Obiettivo primario dell'area faunistica è far conoscere l'orso nella terra degli orsi. È circondata da un sentiero brecciato e un tunnel con finestre di avvistamento, così da permettere di osservare in totale tranquillità e sicurezza il placido plantigrado, uno dei simboli dell’Abruzzo montano che nell’immaginario collettivo passa, in maniera trasversale, da balocco a temuto predatore. Con la dipartita di Caterina l’area faunistica ospita adesso solo Iris e Margherita, due esemplari di orso bruno europeo (Ursus arctos arctos), sottospecie di orso bruno diffuso in Europa. Hanno 11 anni e sono nate nello zoo di Zurigo. Nate e vissute in semilibertà e, quindi, incapaci di tornare alla vita libera.
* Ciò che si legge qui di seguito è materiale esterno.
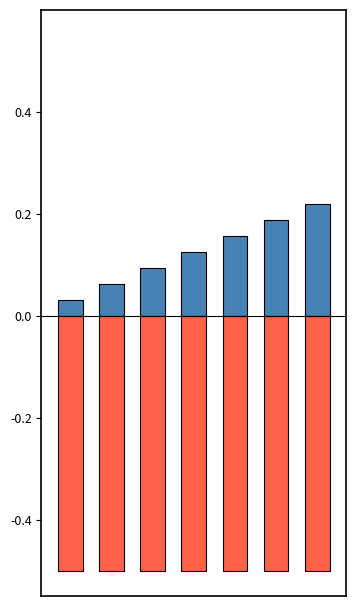

What are all the series names shown in the legend?

Roll, Subject Id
CATERINA E LUIGIA. Luigia Di Sciullo è la responsabile del servizio guida dell’area faunistica. La morte di Caterina l’ha scossa. «Tante persone ci stanno chiamando per manifestare il proprio dispiacere, non incrociare più lo sguardo della “nostra” Caterina sarà difficile» afferma aggiungendo: «Una cosa mi preme sottolineare io non sono sola a gestire tutta questa struttura (compreso il museo dell’orso), c’è un gruppo di lavoro ben formato, professionisti, siamo un equipe affiatata. È una condizione essenziale per raggiungere certi risultati. Il racconto della storia di Caterina è stato sempre quello che più ha colpito la sensibilità dei visitatori, grandi e piccoli, dell’Area faunistica dell’orso bruno, in alcuni casi fino alle lacrime. Il “sacrificio” della difficile vita di Caterina, alleviato dal 2015, quando è stata ospitata a Palena, è stato motivo di sensibilizzazione al rispetto degli orsi e di tutta la fauna selvatica. Obiettivo per il futuro: mai più storie simili a quella di Caterina, ma crescita responsabile per la convivenza e coesistenza con gli orsi solo in libertà».
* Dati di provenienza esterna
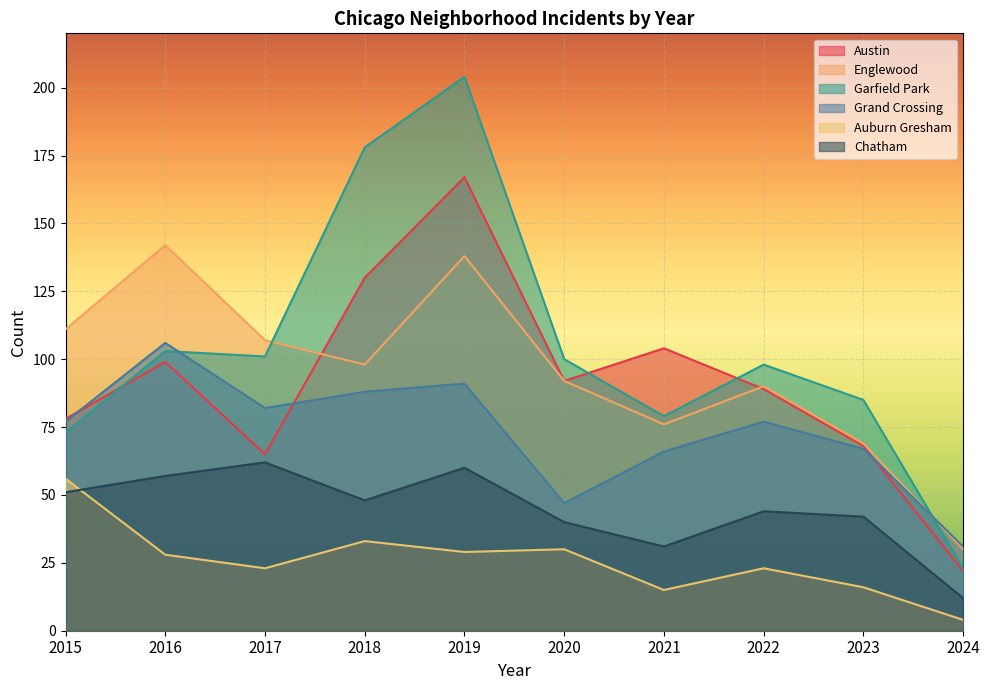

At which category does the chart reach its minimum across all series?

2024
Luigia ha fatto riferimento al museo dell’orso marsicano, il Mom, che si trova nel rione Sant’Antonio, sempre a Palena. Il percorso museale è articolato in sei sezioni, su due piani, che illustrano diverse tematiche legate all’orso bruno. Punto di forza del museo è il carattere divulgativo con finalità didattiche, educative e scientifiche; la riproduzione di una foresta di notte ed una parete interattiva favoriscono lo stimolo della curiosità di bambini, ragazzi ed adulti.
IL “MARSICANO”. L'area faunistica di Palena può essere impiegata come sito di recupero/riabilitazione di soggetti autoctoni in difficoltà che necessitino, per periodi limitati, di particolari cure e attenzioni prima del rilascio in natura .
Da oltre venti anni avvistamenti e segnali testimoniano la presenza dell'orso marsicano in particolare in questo settore del Parco, unica area, al di fuori del Pnalm (Parco nazionale d'Abruzzo, Lazio e Molise), classificata nel Patom (Piano d'azione per la tutela dell'orso marsicano) come parte dell'areale centrale di distribuzione della specie. Contando solo poche decine di individui, rappresenta una delle unità di interesse conservazionistico della specie più a rischio di estinzione in Europa.